The Special Law for Venice
Laws don’t usually come with fancy titles, but this one, in its sheer bluntness, has a kind of poetry of its own.
In 1967, after the exceptional acqua alta of November 4, 1966, the Italian government passed this legislation in order to guarantee money for measures to safeguard the city’s well-being. (There still is no corresponding law for the city of Florence, although the damage caused by the Arno’s flooding on the same day was exponentially worse, up to and including 40 casualties.)
The law is fairly long and detailed, as you might imagine, but the “juice of the subject,” as they say here, is the following (translated by me):
“The State recognizes the safeguarding of Venice and its lagoon as a problem of preeminent national interest. For that end it guarantees the safeguarding of the landscape, historic, archaeological and artistic environment of the city of Venice and its lagoon, the protection of its hydraulic [meaning “water,” not its behavior] equilibrium, the preservation of its environment from pollution of its water and air, and to ensure its socio-economic vitality. In the pursuit of that end, the State, Region (i.e., Veneto) and the Comunes (towns that comprise the province of Venice) will cooperate, according to their jurisdictions.

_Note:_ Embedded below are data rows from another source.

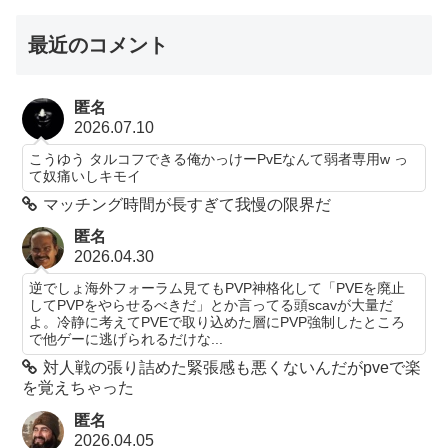
最近のコメント
匿名
2026.07.10
こうゆう タルコフできる俺かっけーPvEなんて弱者専用w っ
て奴痛いしキモイ
マッチング時間が長すぎて我慢の限界だ
匿名
2026.04.30
逆でしょ海外フォーラム見てもPVP神格化して「PVEを廃止
してPVPをやらせるべきだ」とか言ってる頭scavが大量だ
よ。冷静に考えてPVEで取り込めた層にPVP強制したところ
で他ゲーに逃げられるだけな...
対人戦の張り詰めた緊張感も悪くないんだがpveで楽
を覚えちゃった
匿名
2026.04.05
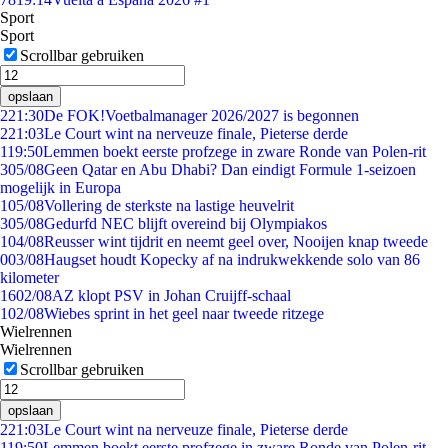
Sport
Sport
Scrollbar gebruiken
opslaan
2
21:30
De FOK!Voetbalmanager 2026/2027 is begonnen
2
21:03
Le Court wint na nerveuze finale, Pieterse derde
1
19:50
Lemmen boekt eerste profzege in zware Ronde van Polen-rit
3
05/08
Geen Qatar en Abu Dhabi? Dan eindigt Formule 1-seizoen
mogelijk in Europa
1
05/08
Vollering de sterkste na lastige heuvelrit
3
05/08
Gedurfd NEC blijft overeind bij Olympiakos
1
04/08
Reusser wint tijdrit en neemt geel over, Nooijen knap tweede
0
03/08
Haugset houdt Kopecky af na indrukwekkende solo van 86
kilometer
16
02/08
AZ klopt PSV in Johan Cruijff-schaal
1
02/08
Wiebes sprint in het geel naar tweede ritzege
Wielrennen
Wielrennen
Scrollbar gebruiken
opslaan
2
21:03
Le Court wint na nerveuze finale, Pieterse derde
1
19:50
Lemmen boekt eerste profzege in zware Ronde van Polen-rit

“In particular, the Comune of Venice is the recipient of:
- appropriations allocated for the acquisition, restoration and conservative rehabilitation of building for residences, social and cultural activities, artisans who make and also sell their work, held to be essential for the maintenance of the socio-economic characteristics of the lagoon’s urban settlements;
- appropriations for the realization of the primary urbanization works, not least the adjustments to bridges, canals, and embankments on the canals which are under the commune’s jurisdiction;
- appropriations for the disbursement of contributions for the execution of rehabilitation and restoration of private buildings;
- appropriations for the acquisition of areas to designate for productive settlements and for the primary and secondary urbanization of the same.
Essentially, anything that involves keeping Venice on its feet and in the ring, from the physical to the cultural point of view. All Special Law, All the Time. Its only drawback is that while it guarantees money, it doesn’t guarantee how much. It isn’t every day that a law’s loophole is that easy to spot, but now it’s distressingly evident to everybody.